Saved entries
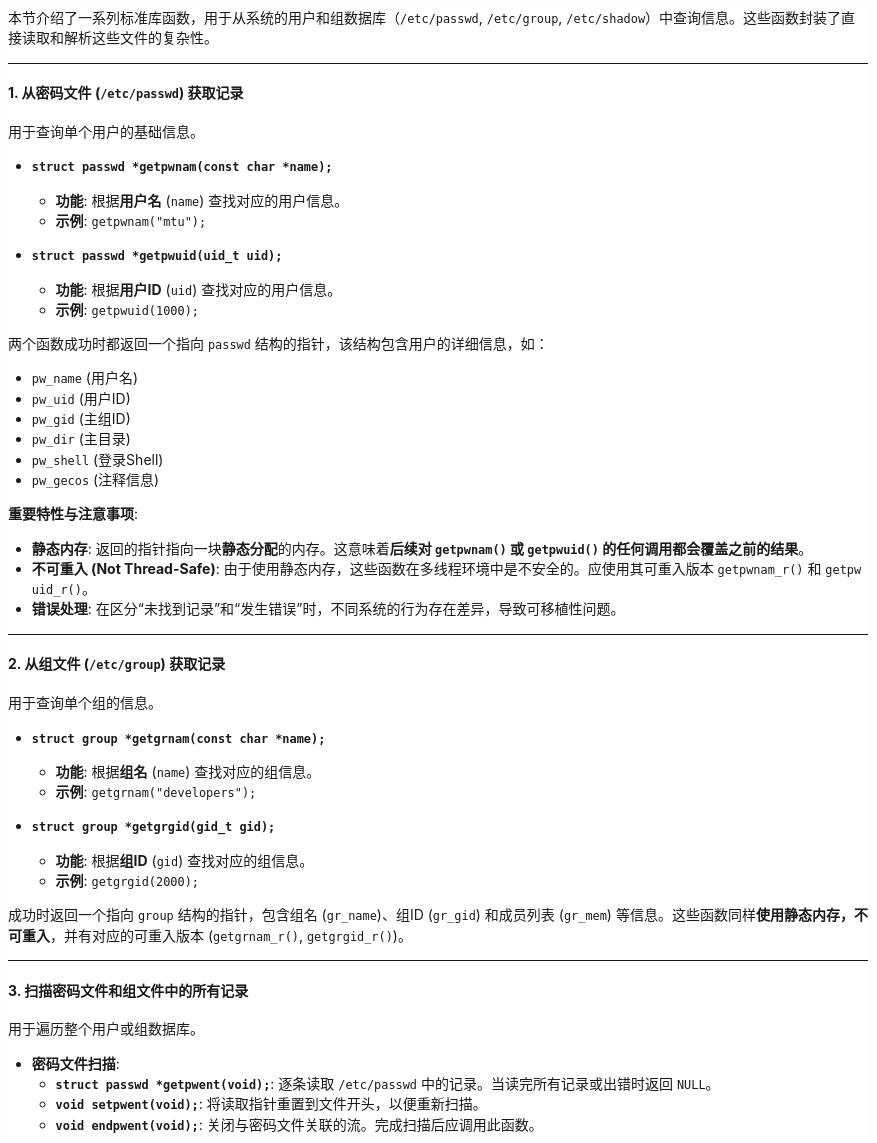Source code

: 本节介绍了一系列标准库函数，用于从系统的用户和组数据库（`/etc/passwd`, `/etc/group`, `/etc/shadow`）中查询信息。这些函数封装了直接读取和解析这些文件的复杂性。

---

#### **1. 从密码文件 (`/etc/passwd`) 获取记录**

用于查询单个用户的基础信息。

* **`struct passwd *getpwnam(const char *name);`**
    * **功能**: 根据**用户名** (`name`) 查找对应的用户信息。
    * **示例**: `getpwnam("mtu");`

* **`struct passwd *getpwuid(uid_t uid);`**
    * **功能**: 根据**用户ID** (`uid`) 查找对应的用户信息。
    * **示例**: `getpwuid(1000);`

两个函数成功时都返回一个指向 `passwd` 结构的指针，该结构包含用户的详细信息，如：

* `pw_name` (用户名)
* `pw_uid` (用户ID)
* `pw_gid` (主组ID)
* `pw_dir` (主目录)
* `pw_shell` (登录Shell)
* `pw_gecos` (注释信息)

**重要特性与注意事项**:
* **静态内存**: 返回的指针指向一块**静态分配**的内存。这意味着**后续对 `getpwnam()` 或 `getpwuid()` 的任何调用都会覆盖之前的结果**。
* **不可重入 (Not Thread-Safe)**: 由于使用静态内存，这些函数在多线程环境中是不安全的。应使用其可重入版本 `getpwnam_r()` 和 `getpwuid_r()`。
* **错误处理**: 在区分“未找到记录”和“发生错误”时，不同系统的行为存在差异，导致可移植性问题。

---

#### **2. 从组文件 (`/etc/group`) 获取记录**

用于查询单个组的信息。

* **`struct group *getgrnam(const char *name);`**
    * **功能**: 根据**组名** (`name`) 查找对应的组信息。
    * **示例**: `getgrnam("developers");`

* **`struct group *getgrgid(gid_t gid);`**
    * **功能**: 根据**组ID** (`gid`) 查找对应的组信息。
    * **示例**: `getgrgid(2000);`

成功时返回一个指向 `group` 结构的指针，包含组名 (`gr_name`)、组ID (`gr_gid`) 和成员列表 (`gr_mem`) 等信息。这些函数同样**使用静态内存，不可重入**，并有对应的可重入版本 (`getgrnam_r()`, `getgrgid_r()`)。

---

#### **3. 扫描密码文件和组文件中的所有记录**

用于遍历整个用户或组数据库。

* **密码文件扫描**:
    * **`struct passwd *getpwent(void);`**: 逐条读取 `/etc/passwd` 中的记录。当读完所有记录或出错时返回 `NULL`。
    * **`void setpwent(void);`**: 将读取指针重置到文件开头，以便重新扫描。
    * **`void endpwent(void);`**: 关闭与密码文件关联的流。完成扫描后应调用此函数。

Problem details >> Would you please output each record exactly, leaving the images out?

Result of this task >>
Source code

: 本节介绍了一系列标准库函数，用于从系统的用户和组数据库（`/etc/passwd`, `/etc/group`, `/etc/shadow`）中查询信息。这些函数封装了直接读取和解析这些文件的复杂性。

---

#### **1. 从密码文件 (`/etc/passwd`) 获取记录**

用于查询单个用户的基础信息。

* **`struct passwd *getpwnam(const char *name);`**
    * **功能**: 根据**用户名** (`name`) 查找对应的用户信息。
    * **示例**: `getpwnam("mtu");`

* **`struct passwd *getpwuid(uid_t uid);`**
    * **功能**: 根据**用户ID** (`uid`) 查找对应的用户信息。
    * **示例**: `getpwuid(1000);`

两个函数成功时都返回一个指向 `passwd` 结构的指针，该结构包含用户的详细信息，如：

* `pw_name` (用户名)
* `pw_uid` (用户ID)
* `pw_gid` (主组ID)
* `pw_dir` (主目录)
* `pw_shell` (登录Shell)
* `pw_gecos` (注释信息)

**重要特性与注意事项**:
* **静态内存**: 返回的指针指向一块**静态分配**的内存。这意味着**后续对 `getpwnam()` 或 `getpwuid()` 的任何调用都会覆盖之前的结果**。
* **不可重入 (Not Thread-Safe)**: 由于使用静态内存，这些函数在多线程环境中是不安全的。应使用其可重入版本 `getpwnam_r()` 和 `getpwuid_r()`。
* **错误处理**: 在区分“未找到记录”和“发生错误”时，不同系统的行为存在差异，导致可移植性问题。

---

#### **2. 从组文件 (`/etc/group`) 获取记录**

用于查询单个组的信息。

* **`struct group *getgrnam(const char *name);`**
    * **功能**: 根据**组名** (`name`) 查找对应的组信息。
    * **示例**: `getgrnam("developers");`

* **`struct group *getgrgid(gid_t gid);`**
    * **功能**: 根据**组ID** (`gid`) 查找对应的组信息。
    * **示例**: `getgrgid(2000);`

成功时返回一个指向 `group` 结构的指针，包含组名 (`gr_name`)、组ID (`gr_gid`) 和成员列表 (`gr_mem`) 等信息。这些函数同样**使用静态内存，不可重入**，并有对应的可重入版本 (`getgrnam_r()`, `getgrgid_r()`)。

---

#### **3. 扫描密码文件和组文件中的所有记录**

用于遍历整个用户或组数据库。

* **密码文件扫描**:
    * **`struct passwd *getpwent(void);`**: 逐条读取 `/etc/passwd` 中的记录。当读完所有记录或出错时返回 `NULL`。
    * **`void setpwent(void);`**: 将读取指针重置到文件开头，以便重新扫描。
    * **`void endpwent(void);`**: 关闭与密码文件关联的流。完成扫描后应调用此函数。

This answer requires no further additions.